=== Record excerpts ===

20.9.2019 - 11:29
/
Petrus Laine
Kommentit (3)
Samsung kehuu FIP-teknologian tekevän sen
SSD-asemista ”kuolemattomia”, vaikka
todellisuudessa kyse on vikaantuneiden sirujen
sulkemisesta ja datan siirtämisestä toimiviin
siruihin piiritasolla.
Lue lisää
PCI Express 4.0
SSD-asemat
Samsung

===
=== Record excerpts ===

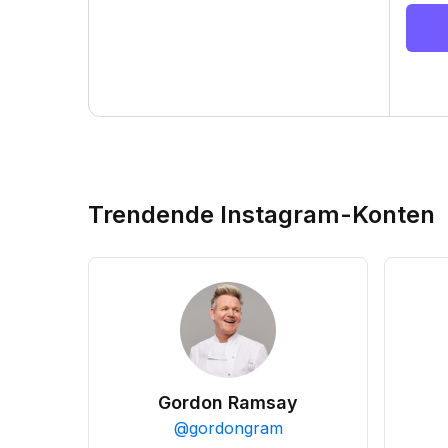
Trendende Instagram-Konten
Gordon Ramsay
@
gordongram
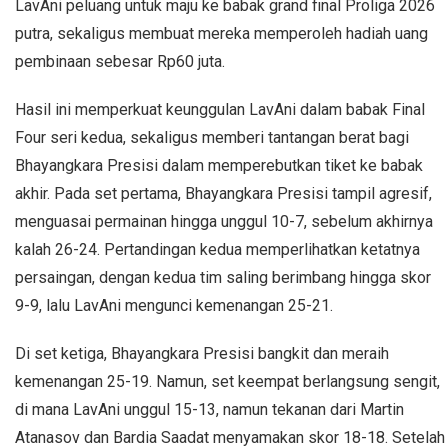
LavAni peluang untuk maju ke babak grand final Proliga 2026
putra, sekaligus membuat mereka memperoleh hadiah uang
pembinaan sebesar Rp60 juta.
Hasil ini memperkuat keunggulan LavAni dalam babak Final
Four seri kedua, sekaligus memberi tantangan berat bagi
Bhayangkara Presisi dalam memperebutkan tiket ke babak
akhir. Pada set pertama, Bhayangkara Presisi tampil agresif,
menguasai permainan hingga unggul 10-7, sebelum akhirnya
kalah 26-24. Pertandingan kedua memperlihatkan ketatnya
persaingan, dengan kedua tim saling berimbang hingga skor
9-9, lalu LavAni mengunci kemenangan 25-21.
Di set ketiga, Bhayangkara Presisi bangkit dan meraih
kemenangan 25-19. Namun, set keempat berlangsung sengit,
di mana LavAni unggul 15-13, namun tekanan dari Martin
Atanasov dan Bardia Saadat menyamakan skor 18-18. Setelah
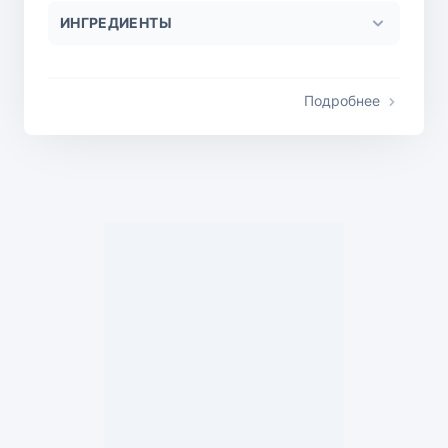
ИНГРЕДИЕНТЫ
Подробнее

===
=== Record excerpts ===

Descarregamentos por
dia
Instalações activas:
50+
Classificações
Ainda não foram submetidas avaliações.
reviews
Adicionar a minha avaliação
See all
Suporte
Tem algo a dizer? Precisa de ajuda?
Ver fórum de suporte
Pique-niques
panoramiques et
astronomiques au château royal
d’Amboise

===

◆ **Instructions for the task**
Provide the number of lines in the entries that include "babak", and no other text.

◆ **Your solution**
3